Token invalidation in distributed systems

Building fast systems can be tricky and distributed computing is often the approach taken to improve performance. This introduces unique challenges in the realm of security - specifically handling Authentication & Authorization. OAuth 2's JSON Web Tokens solve this but introduce risks with revocation.

Distributed Authentication at SEEK

SEEK is no stranger to the distributed computing model. Almost everything you access is being served up by dozens of micro-services written in different languages and maintained by different teams.

Sidecar - a cohesive task attached to the primary application - typically placed in its own process or container - providing a homogeneous interface for services irrespective of language.

At SEEK we solved this by introducing a sidecar alongside our applications. The sidecar handles token validation, acceptance & rejection of inbound requests and passes context of the user to the application.

To serve the many languages that exist across applications at SEEK the homogeneous interface of choice is HTTP. It has an implementation in nearly all the languages that we use and the headers provide a good strategy for amending requests with additional information.

Another way to look at the Authentication Sidecar is as a proxy.

An example of the sidecar design pattern with two task-sets operating in an auto-scaling cloud environment. In this scenario, you can see a successful request is passed through the sidecar to the Application task & an unauthorised request being terminated at the sidecar.In this scenario the Authentication Sidecar utilises a cached JSON Web Key Set (JWKS) to validate the signature of the tokens. This enables distributed token validation without needing to needing to call to the Identity Provider on every request.

This model is fast and scalable but unfortunately introduces a risk whereby a blocked user can still perform requests up until the expiry of the JSON Web Token (JWT). Although the specification doesn't recommend an expiration time, it's typically common practice for them to be short-lived - around 15 minutes.

Token Revocation

Part of the OAuth 2 standard is RFC7009 - the Token Revocation specification. It details the fairly basic process associated with revoking tokens.

The specification details an endpoint that a client can call and submit the token it wishes to revoke. Subsequent token validation requests will then be rejected as the token is now considered invalid.

This specification only works with opaque tokens - not JSON Web Tokens. This challenge exists at lots of companies- including SEEK. Our distributed system architecture makes it extremely difficult to efficiently verify tokens against a central source. This is why we choose to sign tokens with a short-lived expiry and accept the risk that a blocked user can still make requests up until the expiry of that token.

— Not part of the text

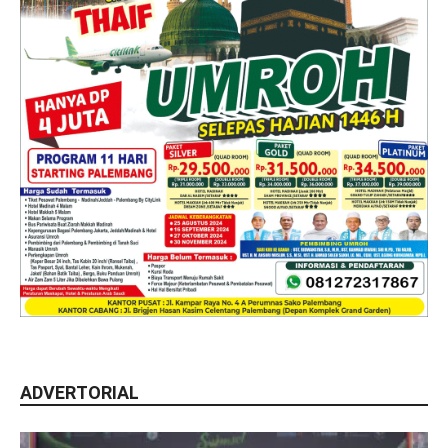
ADVERTORIAL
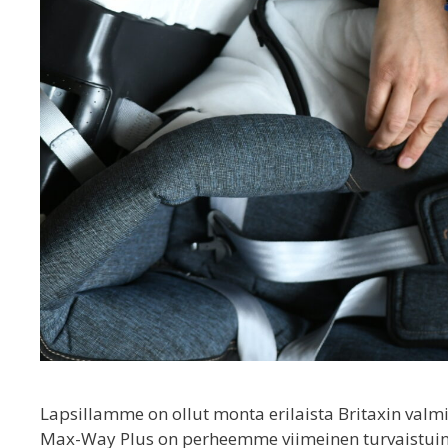
Lapsillamme on ollut monta erilaista Britaxin valmi
Max-Way Plus on perheemme viimeinen turvaistuin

Another challenge is providing a mechanism to match the token. JSON Web Tokens contain all the information needed to identify the user. They're packed, signed & sent - not stored. This means that an additional claim must be added to identify the token - for this we have the JWT ID.

Distributed Token Invalidation

Invalidating tokens in a distributed system can be tricky, but we can use a bloom filter to significantly reduce the overhead of checking invalidated JWT IDs against a central source.

Tokens are typically short-lived and in any situation we wouldn't expect to have to block 100,000,000 tokens which can easily fit into ~500MBs of memory in the form of a bloom filter with a 1 in 999,925,224 chance of a false positive.

To solve for this scenario, I have been working on oauth-revokerd. The purpose of this service is to maintain a list of revoked JWT IDs and distribute a bloom filter for this list accordingly.

The service provides an in-memory database for short-term storage of revoked tokens - up to the expiry of the token itself. The general idea of this service is to be stood up as quickly as possible with minimum configuration, provide a management API to revoke tokens and a query API to verify revocations in the case of false positives.

In this concept, the sidecar is extended to consume the bloom filter.

Concluding

That's pretty much all on this for now. I'm hoping to do more with this project in the future and will post updates on progress on my website.